5 Things Hawaii: Workforce pipeline, Affordable housing funds, UH Health Policy Initiative
Tomorrow is the last scheduled day of the 2022 Legislative Session. With that in mind, I wanted to extend a big thank you to Nicole Pasia who leads our Hawaii health care reporting at State of Reform. She’s been steeped in policy and budget conversations for the past few months and has had her finger on the pulse of what’s going on at the capitol.
If you have story tips or ideas for Nicole, you can reach out to her here!
State of Reform
1. Q&A: Colleen Leopoldino, HAH
Colleen Leopoldino is the new Manager of Workforce Development at the Healthcare Association of Hawaii, where she works with HAH’s Healthcare Workforce Initiative as the liaison to high school programs and other workforce initiatives. In this Q&A, Leopoldino and Janna Hoshide, HAH Director of Workforce Development, discuss efforts to strengthen the health workforce education pipeline and address the state’s ongoing workforce shortage.
HAH is particularly focused on creating alternate pathways for individuals to receive education and job training more efficiently and seamlessly. They describe these as “earn and learn” opportunities. “How do [individuals] continue to earn and learn at the same time and progress towards higher education, higher credentials, or post-secondary education and pursue career advancement at the same time in an employed model?” Hoshide asked.
2. Lawmakers set to approve close to $1 billion in affordable housing funds
In the final days of the legislative session, lawmakers are set to approve close to $1 billion in funding for affordable housing through a series of bills. The funding includes $600 million to develop housing for native Hawaiians on the Dept. of Hawaiian Home Lands waiting list and $300 million for the Rental Housing Revolving Fund.
Other affordable housing funding includes $15 million to build on the Ohana Zone pilot program and provide more coordinated services and housing options. “Affordable housing continues to be the top challenge facing working families. The Legislature took bold steps to invest in many critical programs that will help alleviate the sharp rise in our cost of living and continuing to build housing inventory for those who need it the most,” said Housing Committee Vice Chair Troy Hashimoto.
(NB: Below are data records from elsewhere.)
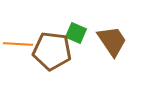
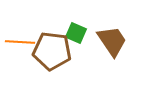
orange line: moved 2 px right, 2 px up
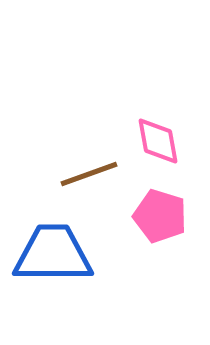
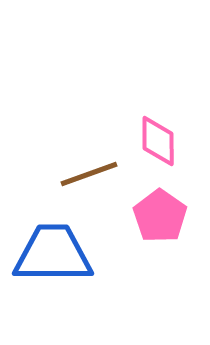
pink diamond: rotated 10 degrees clockwise
pink pentagon: rotated 18 degrees clockwise
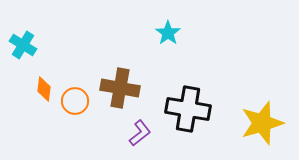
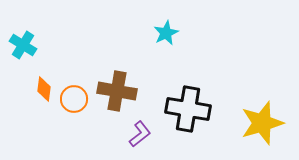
cyan star: moved 2 px left; rotated 10 degrees clockwise
brown cross: moved 3 px left, 3 px down
orange circle: moved 1 px left, 2 px up
purple L-shape: moved 1 px down
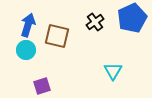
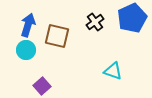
cyan triangle: rotated 42 degrees counterclockwise
purple square: rotated 24 degrees counterclockwise
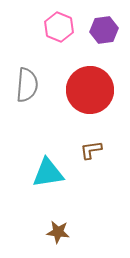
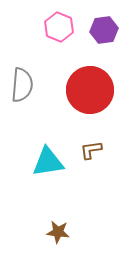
gray semicircle: moved 5 px left
cyan triangle: moved 11 px up
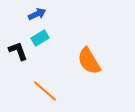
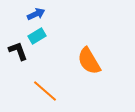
blue arrow: moved 1 px left
cyan rectangle: moved 3 px left, 2 px up
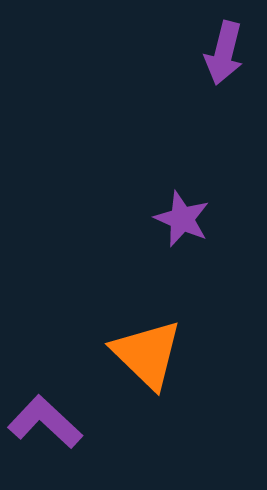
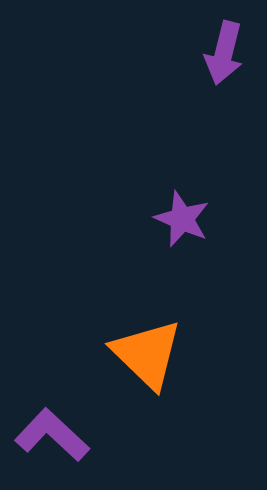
purple L-shape: moved 7 px right, 13 px down
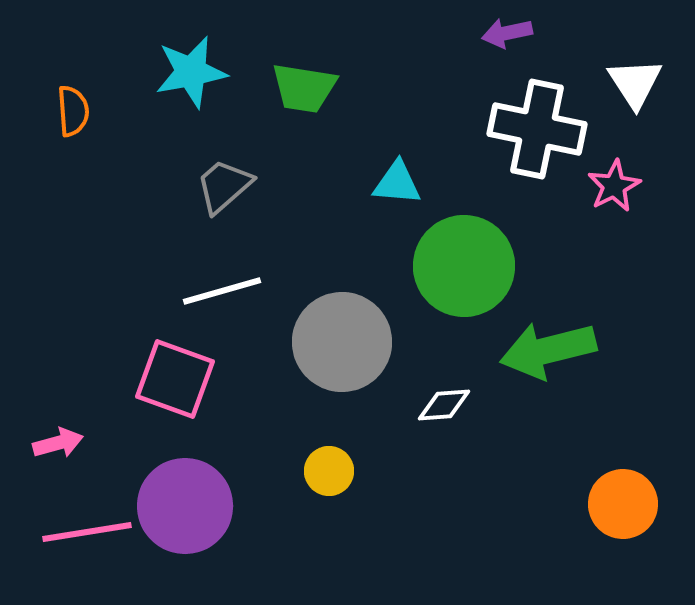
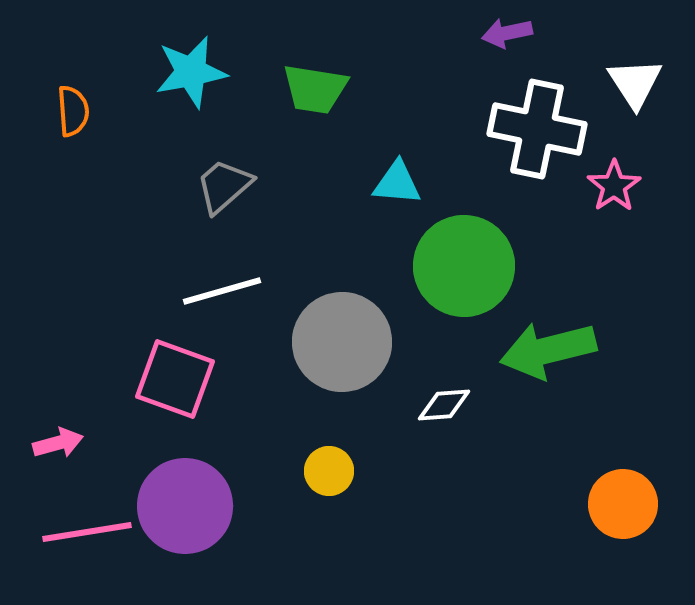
green trapezoid: moved 11 px right, 1 px down
pink star: rotated 6 degrees counterclockwise
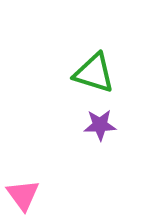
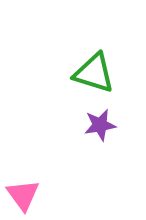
purple star: rotated 8 degrees counterclockwise
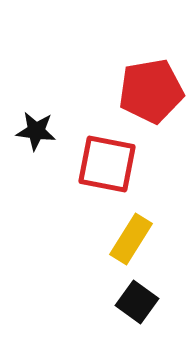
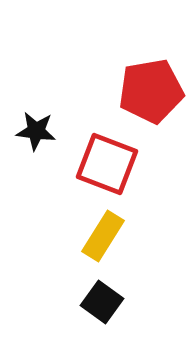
red square: rotated 10 degrees clockwise
yellow rectangle: moved 28 px left, 3 px up
black square: moved 35 px left
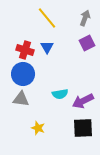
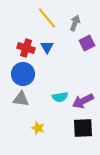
gray arrow: moved 10 px left, 5 px down
red cross: moved 1 px right, 2 px up
cyan semicircle: moved 3 px down
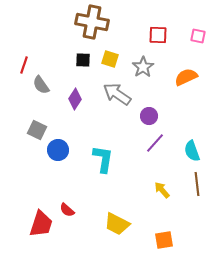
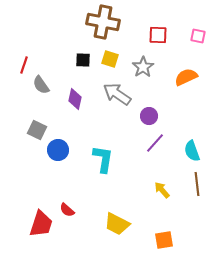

3. Report ranks Hawaii 39th in COVID response
Hawaii ranks first in health but last in economic wellbeing, according to a COVID-19 policy analysis from the National Bureau of Economic Research. The results show that COVID policies that caused states to withdraw the most from economic activity “did not significantly improve health by doing so.” As an isolated island, however, Hawaii was an exception.
The report found that Hawaii had the lowest COVID-related deaths per capita and the lowest COVID mortality rate in the country. However, it also ranked last (51st) in economic performance and 46th in in-person school attendance. Altogether, the bureau ranked Hawaii 39th in overall pandemic response.
4. Med-QUEST invests $10 million for UH data center
To help improve health outcomes in the state, Med-QUEST recently announced a $10 million investment to launch the Health Policy Initiative at the University of Hawaiʻi at Mānoa. HPI will evaluate the state’s 1115 managed care waiver, establish a data center with all-payer claims and other Department of Health data, and manage other pilot projects.
One of HPI’s long-term goals is to use the gathered data to inform health policy decisions. “We’re hopefully coming to a place where we build infrastructure around systems so that they are more sustainable,” said Jack Barile, PhD, Interim Director of the Social Science Research Institute at UH Mānoa.
5. 2022–2024 ALICE Initiative Cohort
The Hawaii Community Foundation and Aloha United Way recently announced the 17 nonprofit organizations that make up the 2022-2024 ALICE Initiative Cohort. The organizations will receive a total of $4.5 million over three years to support economic improvement programs for Asset Limited, Income Constrained, Employed (ALICE) households in Hawaiʻi.
Recipients include the Council for Native Hawaiian Advancement, which provides job training and career advancement, the Hawaii HomeOwnership Center, which offers classes and other pathways to sustainable homeownership, and Feed The Hunger Fund, which provides business development services and loan capital to low-income farmers, cooks, and other food entrepreneurs.